Que prévoit la suite de vos activités ?
Vous imaginez bien qu’au tennis de table, nous avons des classiques. Nous devons terminer le championnat par équipe, par le troisième regroupement qui a lieu le 6 juillet. Au terme de ce troisième regroupement, nous retenons souvent les quatre premiers, qui vont jouer les play-offs, qui auront lieu le 20 juillet 2019. C’est aux termes de ces play-offs qu’on pourra désigner le champion du Cameroun par équipe, que ce soit chez les seniors messieurs que chez les seniors dames. Mais, entre ces deux dates, nous allons organiser un deuxième Open, c’est-àdire une deuxième compétition en individuel le 13 juillet et je pense que ce sera une bonne occasion pour les joueurs de venir participer. Surtout pour certains dont les clubs n’ont pas pris part à la Coupe du Cameroun de venir jouer. Je pense à un joueur comme Nyoh Derrek, qui a remporté le premier Open, à Bih Bernice, qui a disputé a finale. Ils auront ainsi l’occasion de venir disputer cet Open de Yaoundé. En trois week-ends, nous aurons ainsi trois compétitions qui vont se suivre. Et après, au mois d’août, nous aurons le championnat national en individuel, précédé d’un criterium des jeunes ; en septembre, la Coup de l’Ambassadeur de Chine et en octobre, ce sera le clou, le Top 16.

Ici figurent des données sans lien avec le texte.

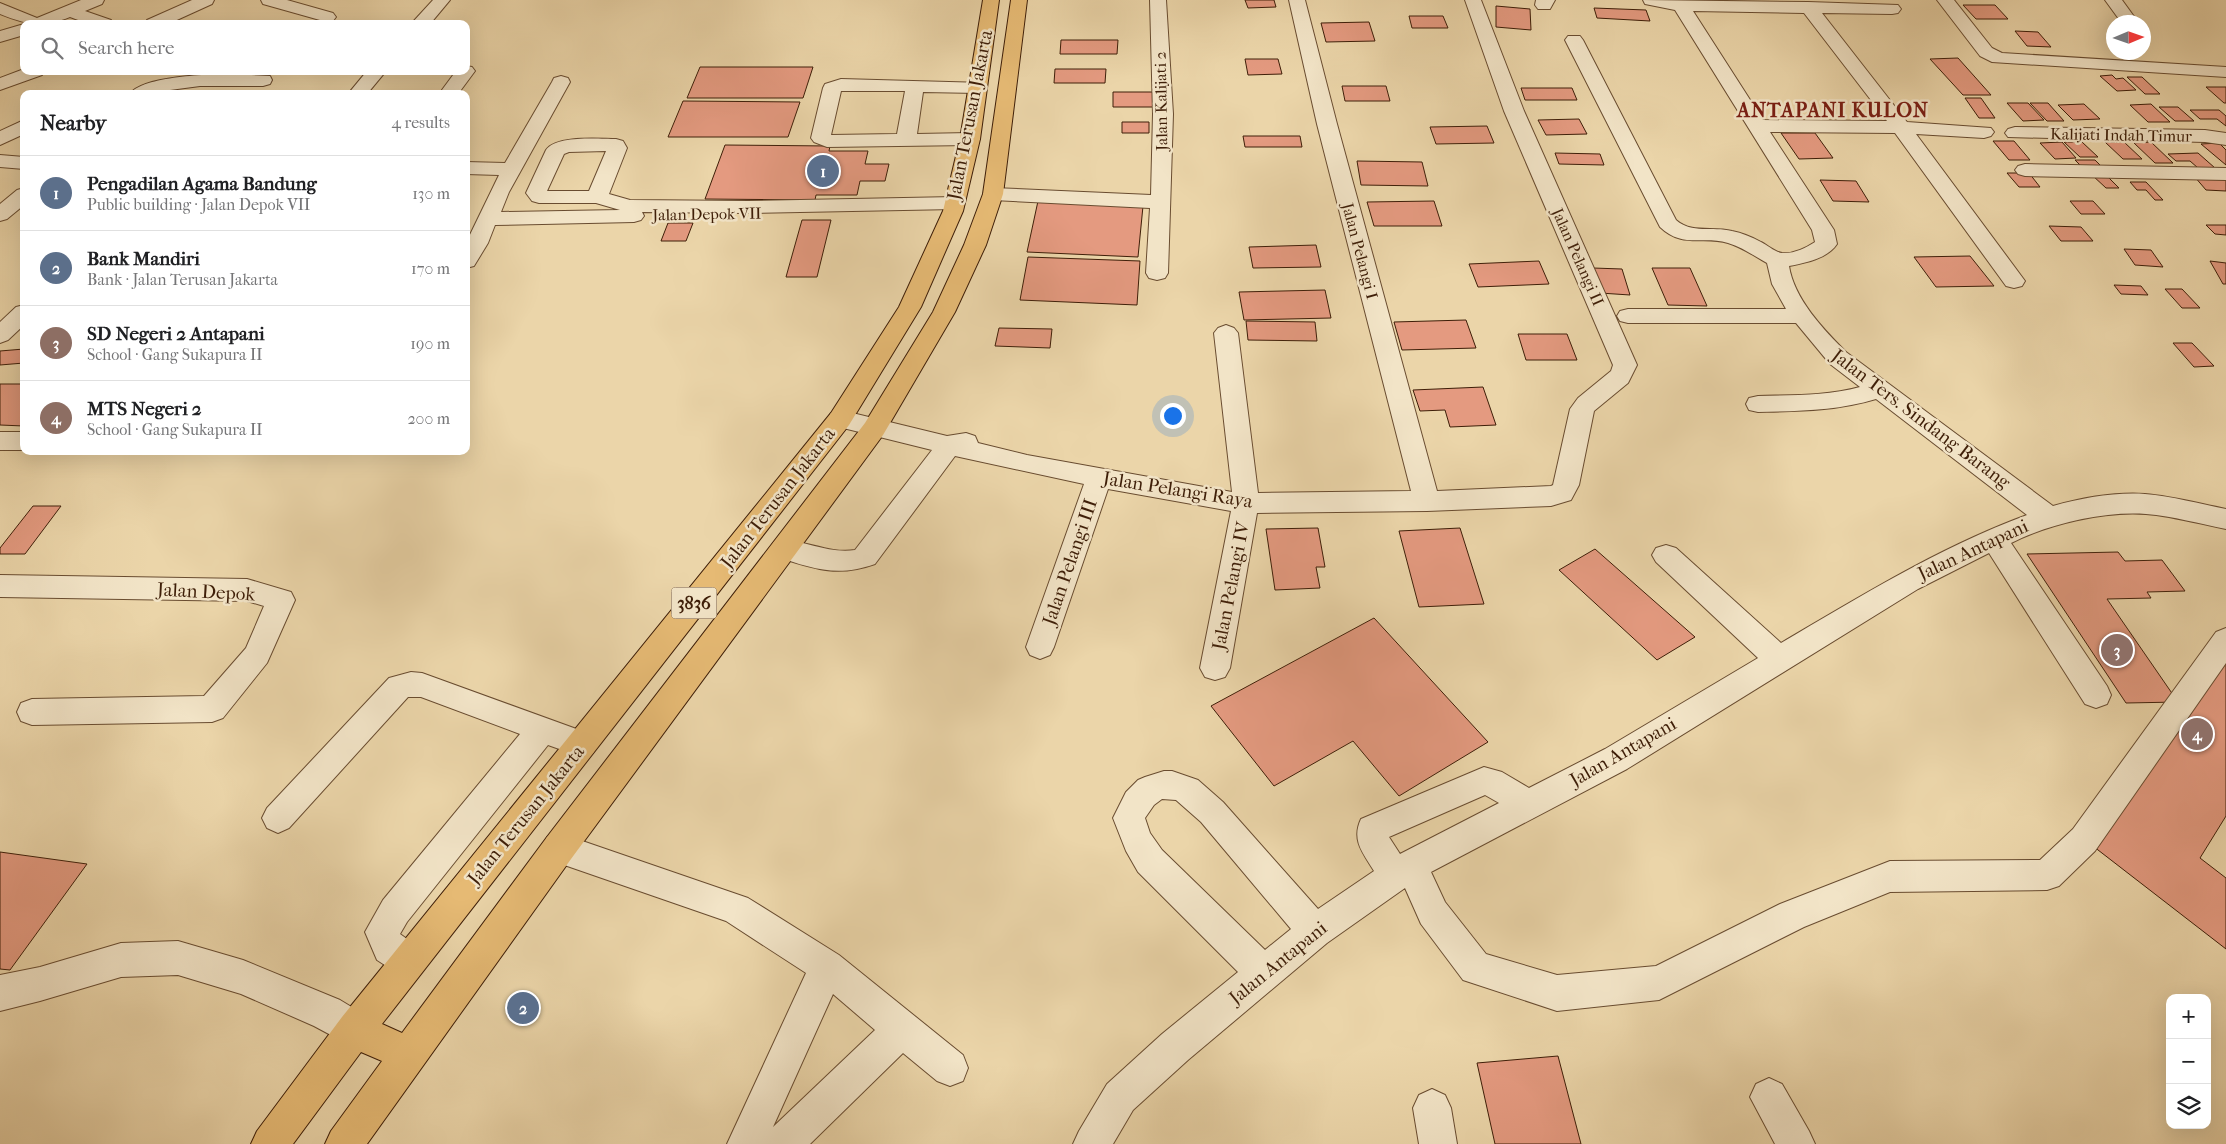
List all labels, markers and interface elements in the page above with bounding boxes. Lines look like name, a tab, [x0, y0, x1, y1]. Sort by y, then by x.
north arrow	[2106, 15, 2151, 60]
search box	[20, 20, 470, 75]
street label: Jalan Terusan Jakarta	[942, 28, 997, 204]
icon: search	[38, 34, 66, 62]
text: Search here	[78, 37, 174, 59]
street label: Jalan Kalijati 2	[1151, 51, 1171, 153]
district label: ANTAPANI KULON	[1735, 99, 1929, 122]
text: Nearby	[40, 111, 106, 135]
text: 4 results	[392, 113, 450, 132]
street label: Kalijati Indah Timur	[2050, 124, 2192, 146]
pin: 1	[807, 152, 839, 190]
text: Pengadilan Agama Bandung	[87, 173, 317, 195]
text: 1	[53, 184, 59, 203]
text: 130 m	[412, 184, 450, 203]
text: Public building · Jalan Depok VII	[87, 195, 310, 214]
street label: Jalan Pelangi I	[1338, 199, 1382, 301]
street label: Jalan Pelangi II	[1547, 203, 1608, 309]
street label: Jalan Depok VII	[650, 204, 762, 224]
text: Bank Mandiri	[87, 248, 200, 270]
text: 2	[52, 259, 60, 278]
text: 170 m	[411, 259, 450, 278]
text: Bank · Jalan Terusan Jakarta	[87, 270, 278, 289]
text: SD Negeri 2 Antapani	[87, 323, 265, 345]
text: 3	[53, 334, 59, 353]
text: 190 m	[410, 334, 450, 353]
street label: Jalan Ters. Sindang Barang	[1826, 343, 2015, 494]
text: School · Gang Sukapura II	[87, 345, 262, 364]
text: MTS Negeri 2	[87, 398, 202, 420]
your location	[1160, 403, 1186, 429]
text: 4	[51, 409, 61, 428]
text: 200 m	[407, 409, 450, 428]
text: School · Gang Sukapura II	[87, 420, 262, 439]
street label: Jalan Terusan Jakarta	[715, 423, 840, 574]
street label: Jalan Pelangi Raya	[1100, 467, 1255, 513]
street label: Jalan Pelangi III	[1037, 496, 1102, 630]
street label: Jalan Antapani	[1913, 515, 2032, 586]
street label: Jalan Pelangi IV	[1207, 520, 1254, 654]
street label: Jalan Depok	[154, 578, 256, 606]
road number: 3836	[672, 588, 716, 618]
pin: 3	[2101, 631, 2133, 669]
street label: Jalan Antapani	[1564, 712, 1680, 792]
pin: 4	[2181, 715, 2213, 753]
street label: Jalan Terusan Jakarta	[462, 741, 589, 891]
street label: Jalan Antapani	[1223, 917, 1332, 1010]
pin: 2	[507, 989, 539, 1027]
map controls	[2166, 994, 2211, 1129]
button: +	[2166, 994, 2211, 1039]
button: −	[2166, 1039, 2211, 1084]
button: layers	[2166, 1084, 2211, 1129]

Le projet de la formation à la base vous tient à cœur. Où en êtes-vous ?
Les finales Fénasco ligue B se sont terminées hier (vendredi dernier, ndlr). Le vainqueur est un jeune de la région de l’Est entraîné par Evock. La meilleure équipe là-bas, c’est l’Extrême-Nord, le Centre et le Littoral qui sont de grandes régions, n’ont pas pu afficher de bons résultats. Cela démontre que dans ces régions et un peu partout dans des zones éloignées dans le pays, on travaille à la base. Même à la Fénasco A, ce sont des jeunes de l’Adamaoua, de Pin Lamido entraînés par Hervé Nkodo qui ont remporté les finales. La base, c’est à travers des compétitions comme la Fénasco. Je vous rappelle qu’avant notre arrivée à la Fédération, le tennis de table n’était pas retenu à la Fénasco. Je pense que c’est comme ça qu’on avance. L’année dernière nous avons organisé ici à Yaoundé, avec l’ITTF un training camp qui a regroupé plus d’une cinquantaine d’enfants. Ceux qui étaient ici pour le 11 février ont vu qu’il y avait plus d’une cinquantaine d’enfants âgés de moins de 10 ans.

Comment faites-vous pour résoudre le problème de financement au sein de votre fédération ?
Je ne voudrais pas m’éterniser sur un éternel problème. Vous connaissez les problèmes de financement du sport au Cameroun. Je ne vais pas m’étendre là-dessus. Nous n’allons pas rester là, à pleurnicher sur les financements. Nous essayons d’avancer avec les moyens de bord et en bon Camerounais, on dit : nous nous débrouillons.